▶ **Exercise goal**: Only the pictures stay out; every record is to be quoted exactly.

▶ **Records to use**:

--*--

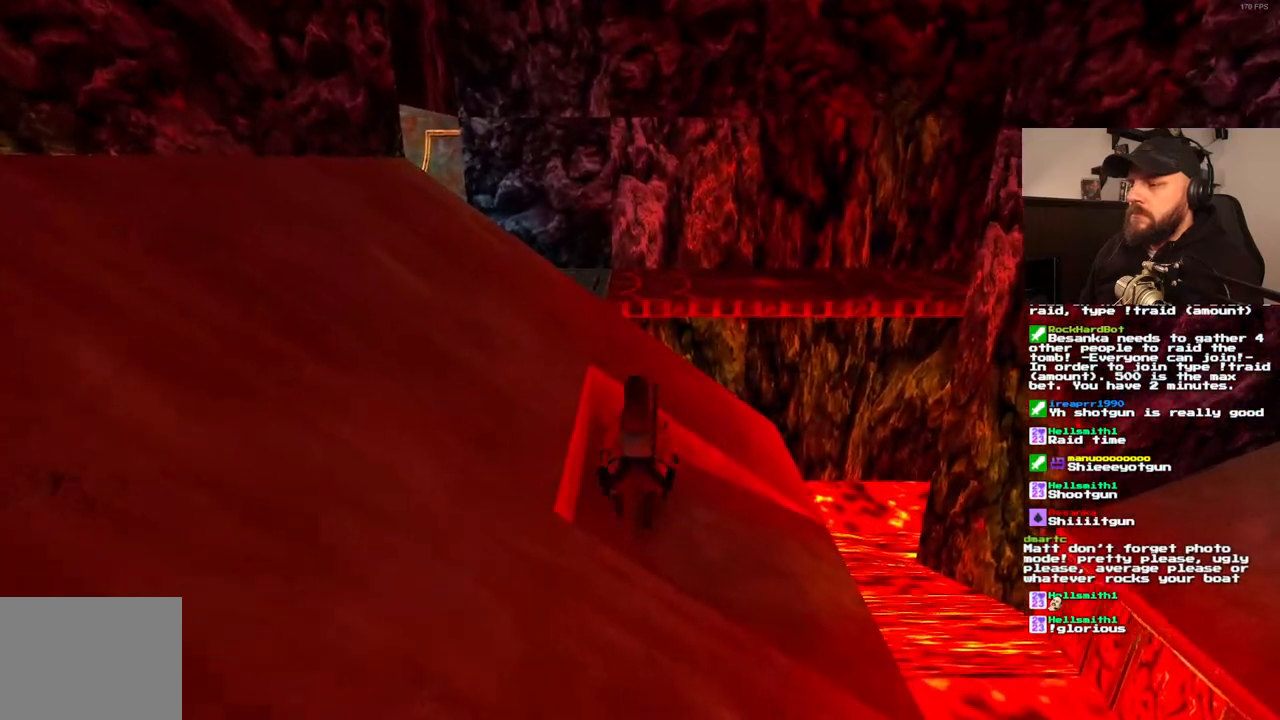
Gameplay with a controller (PlayStation layout); each line is a JSON object with the inputs held at the frame after it. "events" lists button and stick changes between this image and that frame as [ms after this image, input, new state], when the widget could be followed in between. Not read: L3 R3.
{"buttons": ["DPAD_UP", "DPAD_RIGHT"], "left_stick": "center", "right_stick": "center", "events": [[267, "DPAD_RIGHT", "down"], [467, "SQUARE", "up"]]}
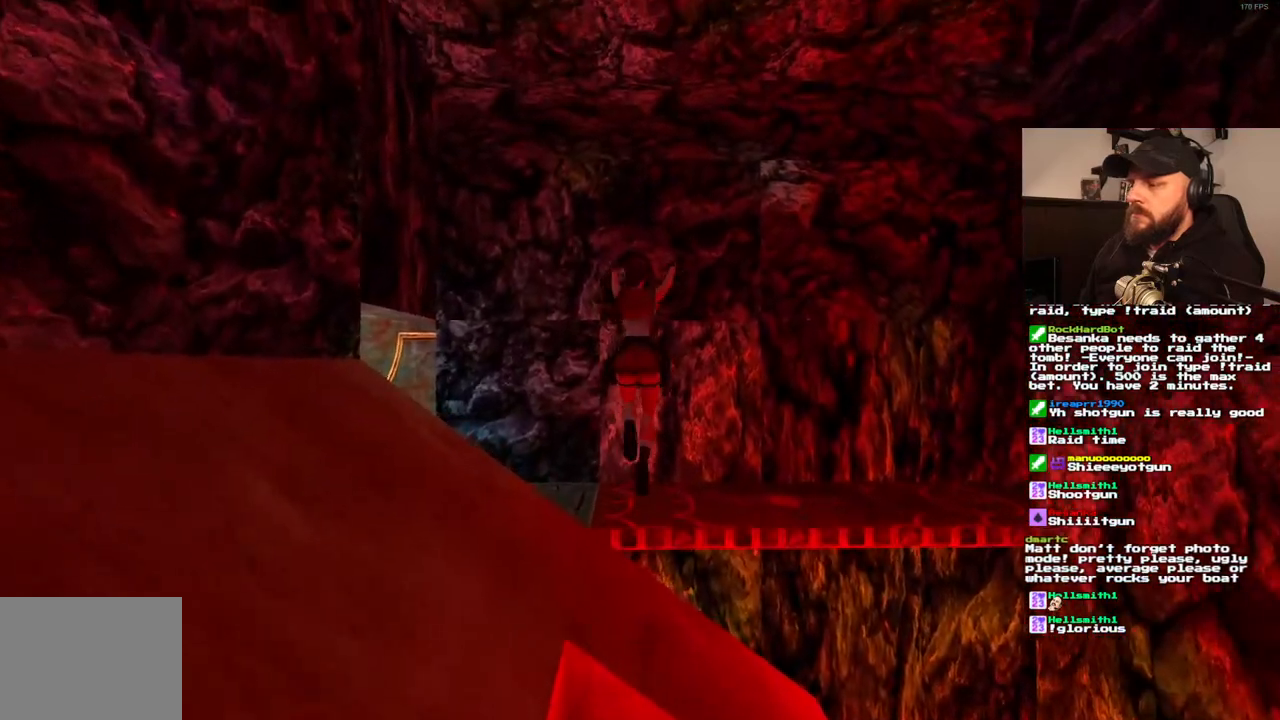
{"buttons": ["DPAD_UP", "DPAD_RIGHT"], "left_stick": "center", "right_stick": "center", "events": []}
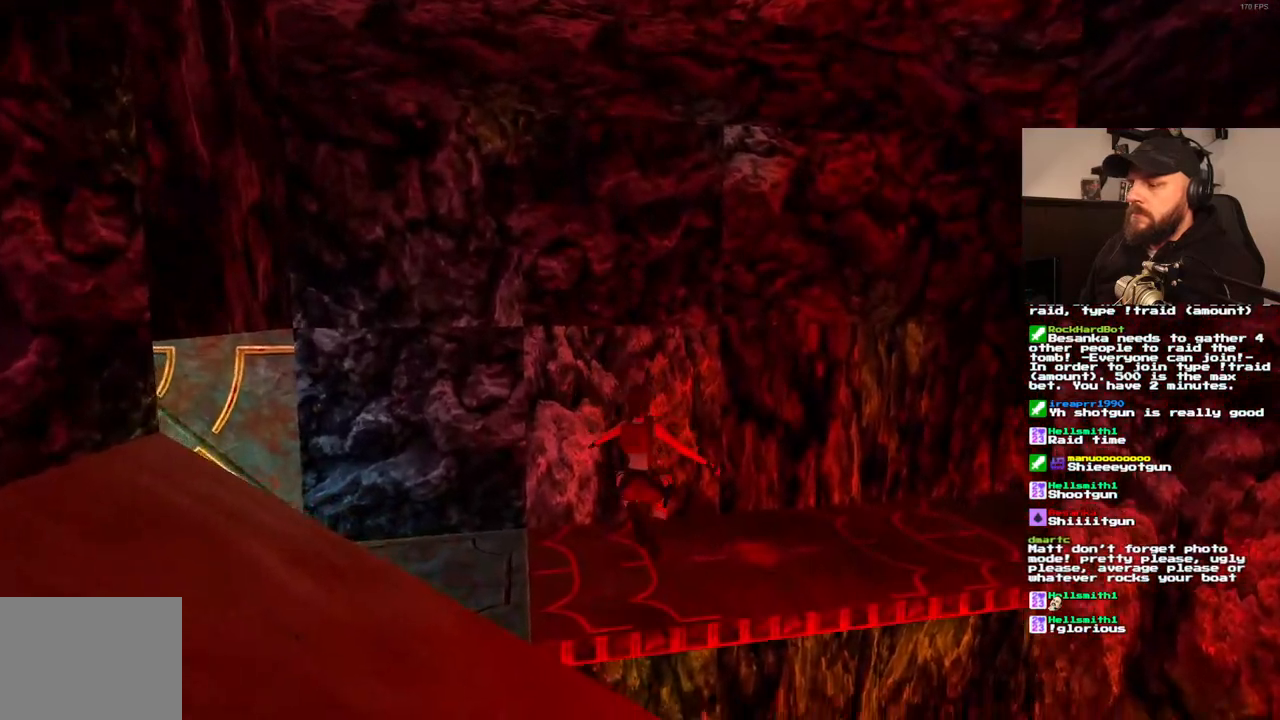
{"buttons": ["DPAD_UP", "DPAD_RIGHT"], "left_stick": "center", "right_stick": "center", "events": []}
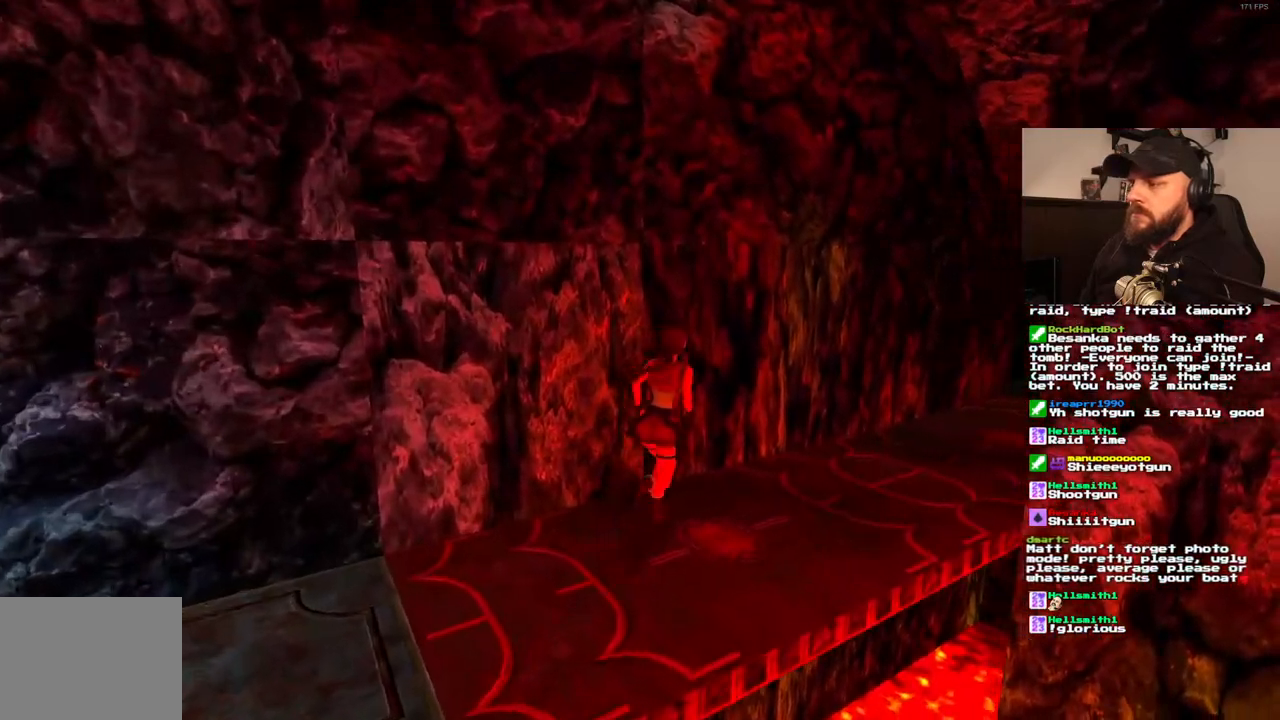
{"buttons": ["SQUARE", "DPAD_UP", "DPAD_RIGHT"], "left_stick": "center", "right_stick": "center", "events": [[33, "SQUARE", "down"]]}
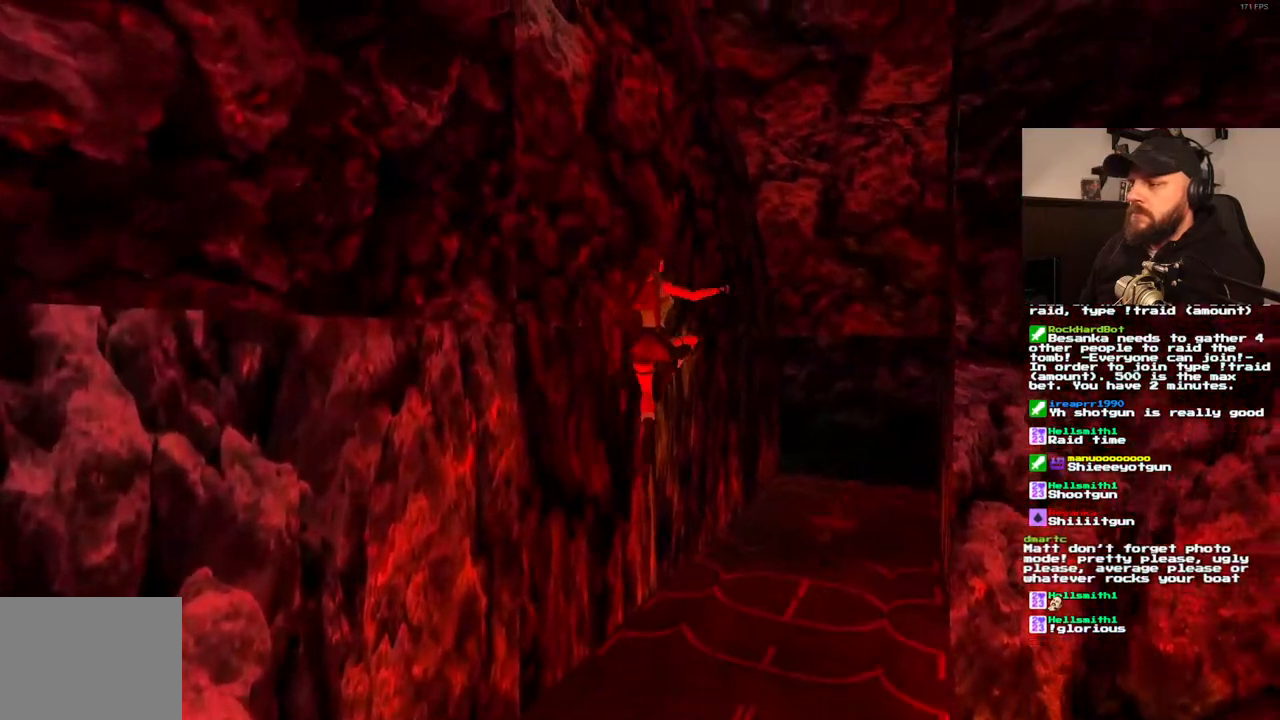
{"buttons": ["DPAD_UP", "DPAD_LEFT"], "left_stick": "center", "right_stick": "center", "events": [[217, "DPAD_RIGHT", "up"], [483, "SQUARE", "up"], [500, "DPAD_LEFT", "down"]]}
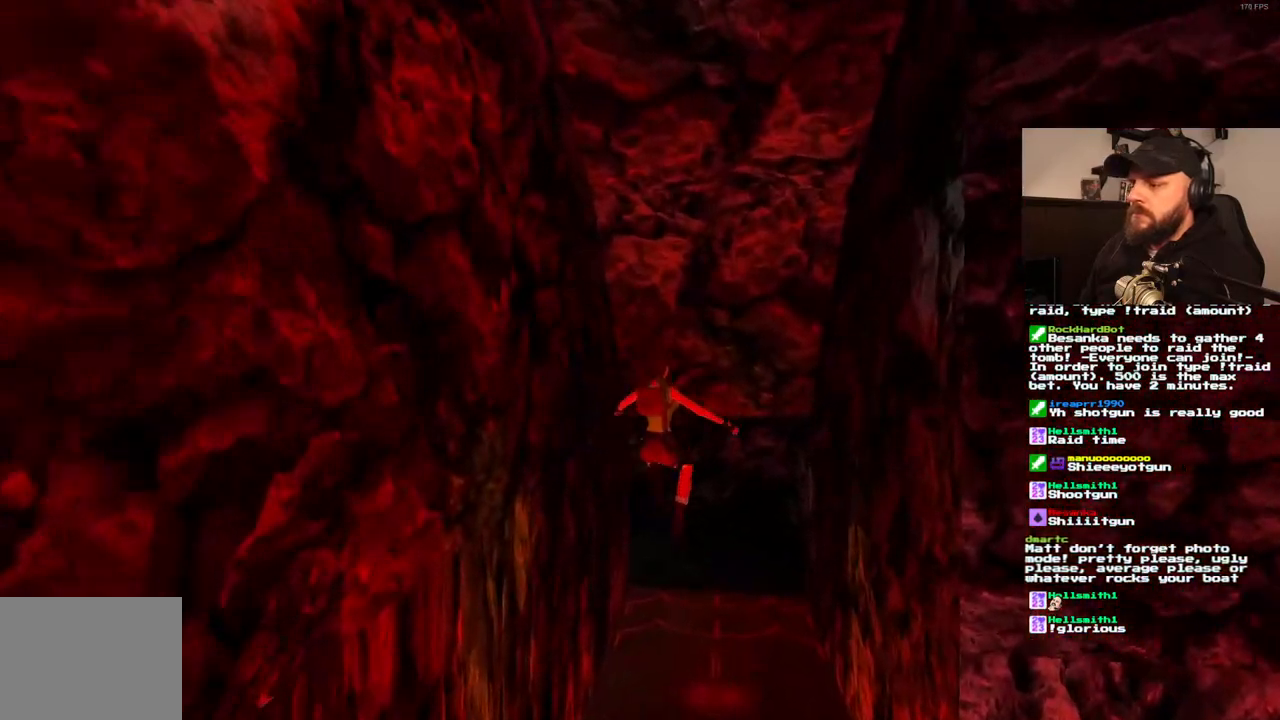
{"buttons": ["DPAD_UP", "DPAD_LEFT"], "left_stick": "center", "right_stick": "center", "events": []}
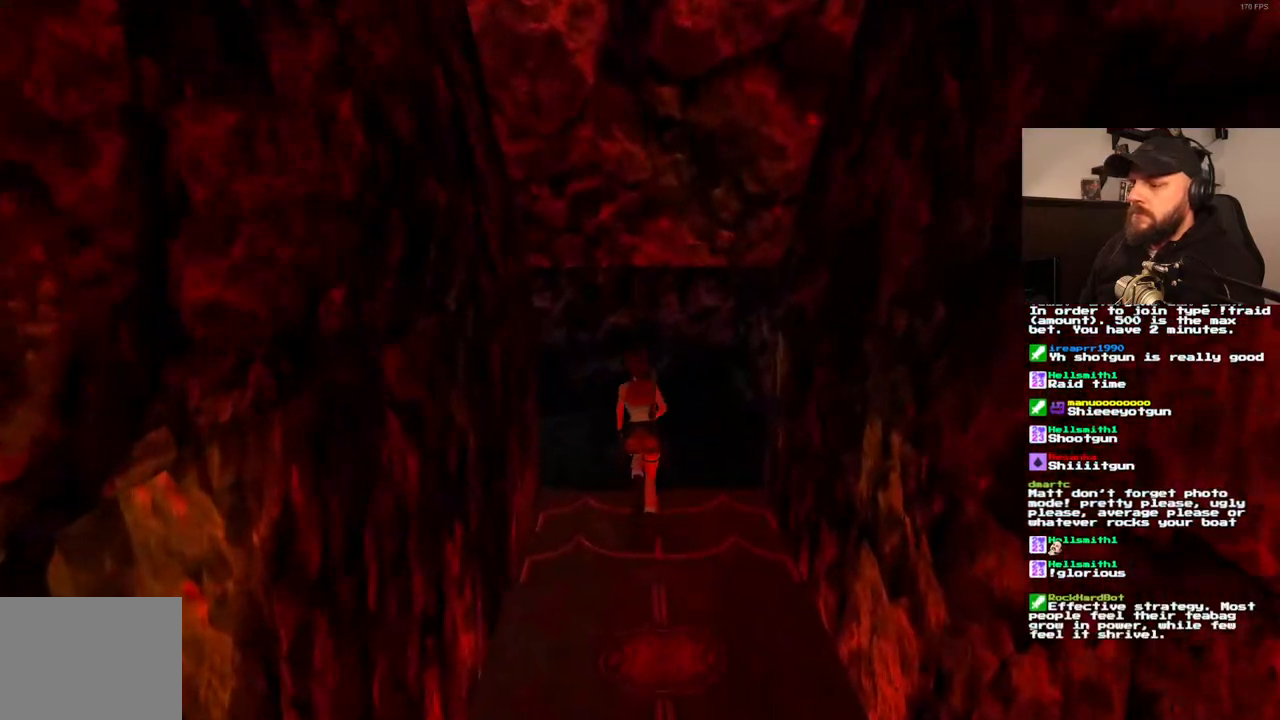
{"buttons": ["DPAD_UP", "DPAD_LEFT"], "left_stick": "center", "right_stick": "center", "events": []}
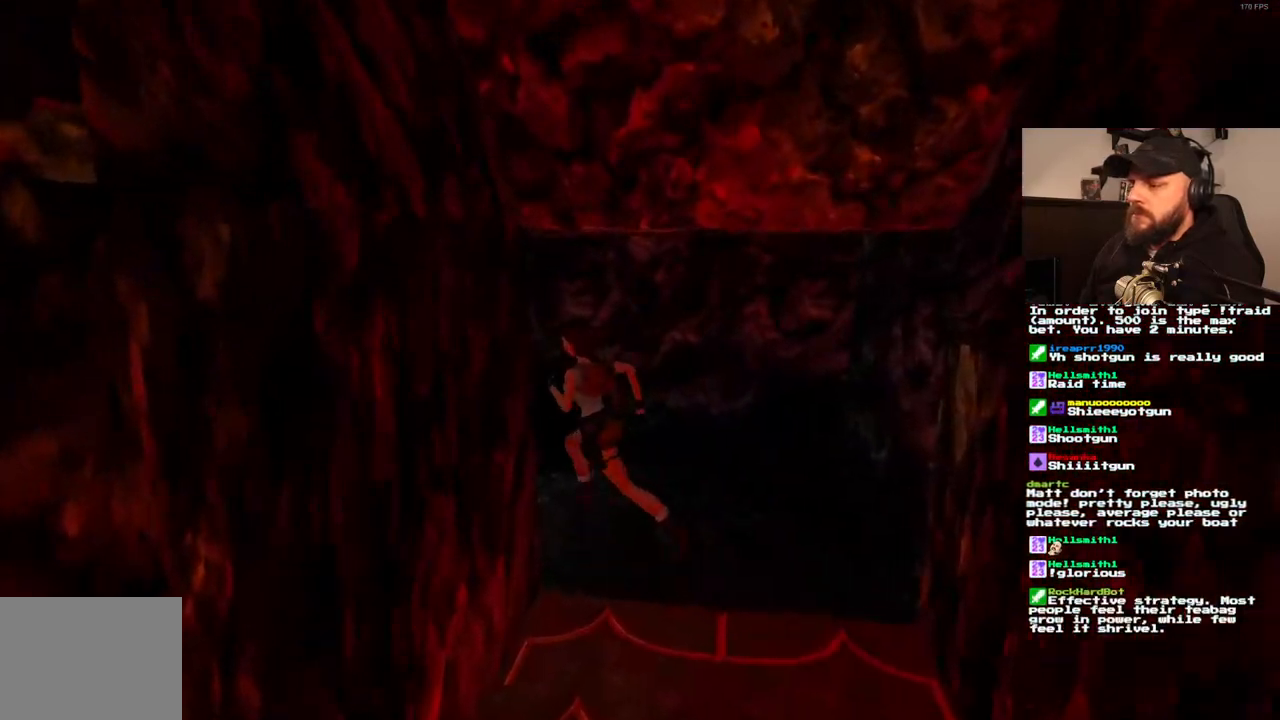
{"buttons": ["DPAD_UP"], "left_stick": "center", "right_stick": "center", "events": [[133, "DPAD_LEFT", "up"]]}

--*--

▶ **Written reply**:
Gameplay with a controller (PlayStation layout); each line is a JSON object with the inputs held at the frame after it. "events" lists button and stick changes between this image and that frame as [ms after this image, input, new state], when the widget could be followed in between. Not read: L3 R3.
{"buttons": ["DPAD_UP", "DPAD_RIGHT"], "left_stick": "center", "right_stick": "center", "events": [[267, "DPAD_RIGHT", "down"], [467, "SQUARE", "up"]]}
{"buttons": ["DPAD_UP", "DPAD_RIGHT"], "left_stick": "center", "right_stick": "center", "events": []}
{"buttons": ["DPAD_UP", "DPAD_RIGHT"], "left_stick": "center", "right_stick": "center", "events": []}
{"buttons": ["SQUARE", "DPAD_UP", "DPAD_RIGHT"], "left_stick": "center", "right_stick": "center", "events": [[33, "SQUARE", "down"]]}
{"buttons": ["DPAD_UP", "DPAD_LEFT"], "left_stick": "center", "right_stick": "center", "events": [[217, "DPAD_RIGHT", "up"], [483, "SQUARE", "up"], [500, "DPAD_LEFT", "down"]]}
{"buttons": ["DPAD_UP", "DPAD_LEFT"], "left_stick": "center", "right_stick": "center", "events": []}
{"buttons": ["DPAD_UP", "DPAD_LEFT"], "left_stick": "center", "right_stick": "center", "events": []}
{"buttons": ["DPAD_UP"], "left_stick": "center", "right_stick": "center", "events": [[133, "DPAD_LEFT", "up"]]}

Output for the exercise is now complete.